What IS a co-op, anyway?
Hand in hand with the big green buzzwords like "organic" and "natural", we often see the terms "co-op" and "credit union". What exactly do these mean? Why are they so closely associated with environmentally friendly concerns?
Although co-ops and credit unions are not by definition environmental organizations, they are frequently linked to them due to the nature of the associations. At their heart, these organizations are community-driven business. They are all owned and democratically managed by their share-owners - the people (or business) who make use of the business, rather than being managed by a group of investors or a single managing owner.
The benefit of these cooperative units are substantial to the members. A business run by the people who purchase it's services does not concern itself primarily with profit. If you noticed that natural food co-ops are frequently expensive, well, that's the nature of the beast. Natural food is more expensive for a number of reasons (which I won't go into in THIS article.)
Similarly, credit unions are financial cooperatives of individuals with common bonds - usually employment, labor union membership, or residence. Like a grocery co-op, membership in a credit union usually entitles you to a vote and a portion of dividend profits.
What are the benefits of cooperative organizations? They usually have a very strong bond to the community that they serve - they will always try to make decisions that best serve their members, rather than kow-towing to a board of directors who may have never even entered the place of business.
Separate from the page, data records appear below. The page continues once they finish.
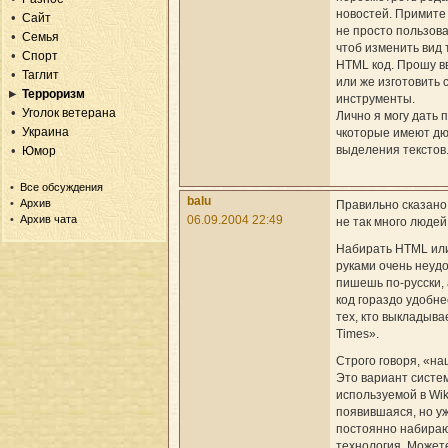
новостей. Примите
Сайт
не просто пользов
Семья
чтоб изменить вид 
Спорт
HTML код. Прошу в
Таглит
или же изготовить
Терроризм
инструменты.
Уголок ветерана
Лично я могу дать 
Украина
чкоторые имеют дю
выделения текстов
Юмор
Все обсуждения
balu
Архив
Правильно сказано
06.09.2004 22:49
Архив чата
не так много людей 
Набирать HTML ил
руками очень неудо
пишешь по-русски, 
код гораздо удобн
тех, кто выкладыва
Times».
Строго говоря, «на
Это вариант систе
используемой в Wik
появившаяся, но у
постоянно набира
технология. Может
One of the biggest benefits is the knowledge that you are supporting your own community in a meaningful way.
There are four basic types of cooperative businesses - consumer, producer, worker, and shared purchasing services.
- Consumer Owned Co-ops
When a cooperative is owned by the users of the business, those who purchase the goods sold or the service rendered, it is considered consumer-owned. Credit unions, grocery co-ops, housing co-ops, and many more may fall into this category.
- Producer Owned Co-ops
When a band of producers groups together to form a coalition, this unit will be a commonly owned unit by the producers. The farmers or craftsmen will be joined by a common processing or marketing collective. An example of this would be Land O'Lakes, in Arden, Minnesota - an agricultural collective owned by its farmer members.
- Worker-owned Co-ops
Worker co-ops are owned and managed by their employees. An example would be the Rosauers Grocery store chain, based out of Spokane, Washington. This chain has been fully owned by it's Employee Shareholders since 1990.
- Purchasing Co-ops
When independent business group together to enhance their purchasing power with suppliers, their alliance is considered a purchasing co-op. Ace Hardware is an example, where independent hardware store owners share a national brand and coordinate their purchases.